• [Required work]: Find the word "November" in the records and copy every line where it occurs.
Extracted information section start
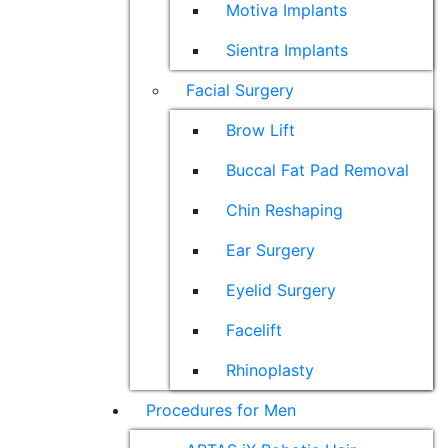
Motiva Implants
Sientra Implants
Facial Surgery
Brow Lift
Buccal Fat Pad Removal
Chin Reshaping
Ear Surgery
Eyelid Surgery
Facelift
Rhinoplasty
Procedures for Men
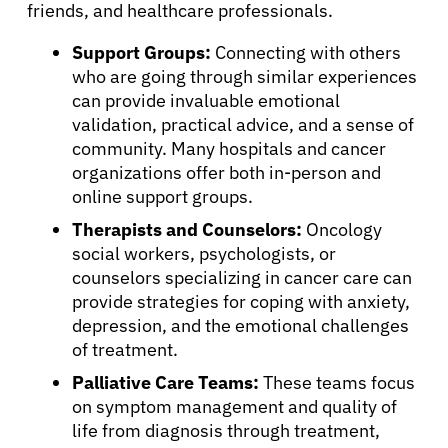
friends, and healthcare professionals.
Resources
Support Groups:
Connecting with others
who are going through similar experiences
Refer a Patient
can provide invaluable emotional
validation, practical advice, and a sense of
community. Many hospitals and cancer
Sign In
organizations offer both in-person and
online support groups.
English
Therapists and Counselors:
Oncology
social workers, psychologists, or
counselors specializing in cancer care can
provide strategies for coping with anxiety,
depression, and the emotional challenges
of treatment.
Palliative Care Teams:
These teams focus
on symptom management and quality of
life from diagnosis through treatment,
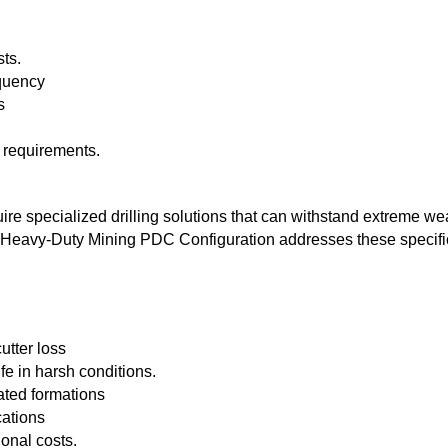
sts.
equency
s
 requirements.
e specialized drilling solutions that can withstand extreme we
he Heavy-Duty Mining PDC Configuration addresses these specifi
utter loss
fe in harsh conditions.
ated formations
cations
onal costs.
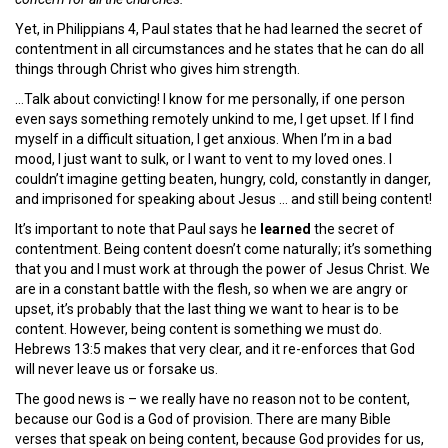
Yet, in Philippians 4, Paul states that he had learned the secret of
contentment in all circumstances and he states that he can do all
things through Christ who gives him strength.
…Talk about convicting! I know for me personally, if one person
even says something remotely unkind to me, I get upset. If I find
myself in a difficult situation, I get anxious. When I’m in a bad
mood, I just want to sulk, or I want to vent to my loved ones. I
couldn’t imagine getting beaten, hungry, cold, constantly in danger,
and imprisoned for speaking about Jesus … and still being content!
It’s important to note that Paul says he
learned
the secret of
contentment. Being content doesn’t come naturally; it’s something
that you and I must work at through the power of Jesus Christ. We
are in a constant battle with the flesh, so when we are angry or
upset, it’s probably that the last thing we want to hear is to be
content. However, being content is something we must do.
Hebrews 13:5 makes that very clear, and it re-enforces that God
will never leave us or forsake us.
The good news is – we really have no reason not to be content,
because our God is a God of provision. There are many Bible
verses that speak on being content, because God provides for us,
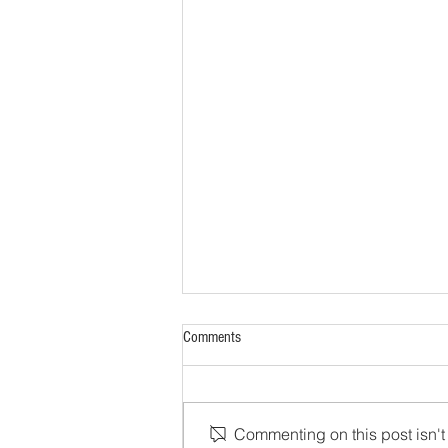
Comments
Commenting on this post isn't 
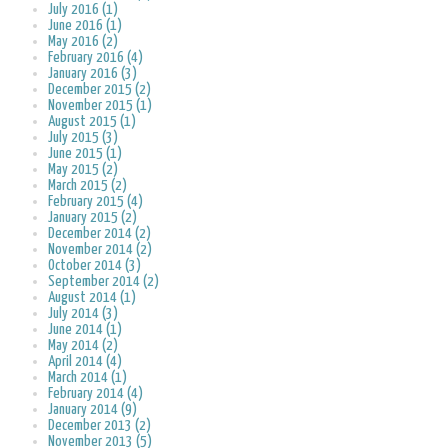
July 2016 (1)
June 2016 (1)
May 2016 (2)
February 2016 (4)
January 2016 (3)
December 2015 (2)
November 2015 (1)
August 2015 (1)
July 2015 (3)
June 2015 (1)
May 2015 (2)
March 2015 (2)
February 2015 (4)
January 2015 (2)
December 2014 (2)
November 2014 (2)
October 2014 (3)
September 2014 (2)
August 2014 (1)
July 2014 (3)
June 2014 (1)
May 2014 (2)
April 2014 (4)
March 2014 (1)
February 2014 (4)
January 2014 (9)
December 2013 (2)
November 2013 (5)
Extracted information section end
• [Response to this task]:
November 2015 (1)
November 2014 (2)
November 2013 (5)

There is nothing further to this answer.